La faiblesse de la natalité française viendrait-elle du nombre inférieur des mariages ? Nullement. Ce chiffre est sensiblement le même en France qu’en Allemagne : huit environ par an sur 1000 habitants. On se marie donc en France à peu près autant qu’ailleurs. Il ne faut point ici accuser la légèreté des mœurs, mais la volonté bien arrêtée d’époux généralement rangés et honnêtes. Les naissances illégitimes sont moins nombreuses en France qu’en Italie, en Allemagne et surtout dans l’Allemagne catholique. À Paris on compte un peu plus de 25 pour 100 de naissances illégitimes ; à Osmultz en Moravie, on en compte 70 pour 100. M. Bertillon a établi ce fait que, depuis le commencement de ce siècle, la nuptialité s’est maintenue stationnaire et a même plutôt augmenté que diminué jusqu’en 1865 ; mais la natalité a diminué d’une façon continue et régulière. D’après les statistiques, chaque mariage produit en moyenne cinq enfants en Allemagne, cinq en Angleterre, à quelques fractions près, et trois seulement en France.

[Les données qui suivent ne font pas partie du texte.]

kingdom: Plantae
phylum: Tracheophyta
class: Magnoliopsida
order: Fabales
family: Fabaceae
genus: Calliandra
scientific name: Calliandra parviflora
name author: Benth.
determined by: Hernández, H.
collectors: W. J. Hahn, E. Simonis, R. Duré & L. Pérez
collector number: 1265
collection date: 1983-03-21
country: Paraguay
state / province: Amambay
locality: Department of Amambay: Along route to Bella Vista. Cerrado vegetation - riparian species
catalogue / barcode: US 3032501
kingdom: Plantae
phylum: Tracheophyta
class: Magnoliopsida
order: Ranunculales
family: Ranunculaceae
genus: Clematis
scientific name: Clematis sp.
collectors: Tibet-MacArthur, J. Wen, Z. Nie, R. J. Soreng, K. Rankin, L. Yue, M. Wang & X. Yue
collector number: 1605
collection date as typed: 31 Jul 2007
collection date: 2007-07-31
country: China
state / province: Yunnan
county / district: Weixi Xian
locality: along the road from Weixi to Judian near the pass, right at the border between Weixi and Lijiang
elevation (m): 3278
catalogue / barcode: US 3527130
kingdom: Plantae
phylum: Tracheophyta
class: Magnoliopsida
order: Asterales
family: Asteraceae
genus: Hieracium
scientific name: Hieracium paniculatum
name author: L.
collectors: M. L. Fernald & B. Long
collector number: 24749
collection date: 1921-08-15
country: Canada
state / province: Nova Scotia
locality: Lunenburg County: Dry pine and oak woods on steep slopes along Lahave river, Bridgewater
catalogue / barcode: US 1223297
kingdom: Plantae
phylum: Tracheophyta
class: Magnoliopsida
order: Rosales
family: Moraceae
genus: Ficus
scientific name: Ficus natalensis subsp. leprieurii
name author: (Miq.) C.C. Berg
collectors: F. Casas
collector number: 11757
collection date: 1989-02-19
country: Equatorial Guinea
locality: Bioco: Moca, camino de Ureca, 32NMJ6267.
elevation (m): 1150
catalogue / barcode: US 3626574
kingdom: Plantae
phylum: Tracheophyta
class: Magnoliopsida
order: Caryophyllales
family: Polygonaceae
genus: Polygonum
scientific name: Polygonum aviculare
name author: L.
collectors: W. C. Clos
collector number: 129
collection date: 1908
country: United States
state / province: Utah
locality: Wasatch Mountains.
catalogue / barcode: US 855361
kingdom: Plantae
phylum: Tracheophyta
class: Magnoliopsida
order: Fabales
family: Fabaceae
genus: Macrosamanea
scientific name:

Quelques savants se sont demandé si l’infécondité relative des Français ne tenait pas simplement à un développement plus grand du cerveau. Nous avons déjà signalé l’antagonisme qui existe, dans les espèces animales, entre la fécondité et le développement du système nerveux ou cérébral. Mais il y a quelque précipitation à appliquer à un groupe d’hommes ce qui est vrai des espèces ; il y a aussi quelque vanité à imaginer que le cerveau du peuple français soit développé au point de produire, dans certaines provinces, non seulement une diminution de la fécondité, mais une dépopulation. On a fait, il est vrai, une statistique curieuse sur les membres de l’Institut, pour montrer qu’en moyenne ils n’ont pas plus d’un ou deux enfants ; cette statistique prouve simplement que les membres de l’Institut n’en ont pas désiré davantage, et que leur conduite, étant généralement peu influencée par les idées religieuses, s’est conformée à leurs désirs. Quant à croire qu’un homme en bonne santé, qui pourrait engendrer à la rigueur une centaine d’enfants par an, voie ses

  1. Voir M. Baudrillart, les Populations rurales de la Bretagne.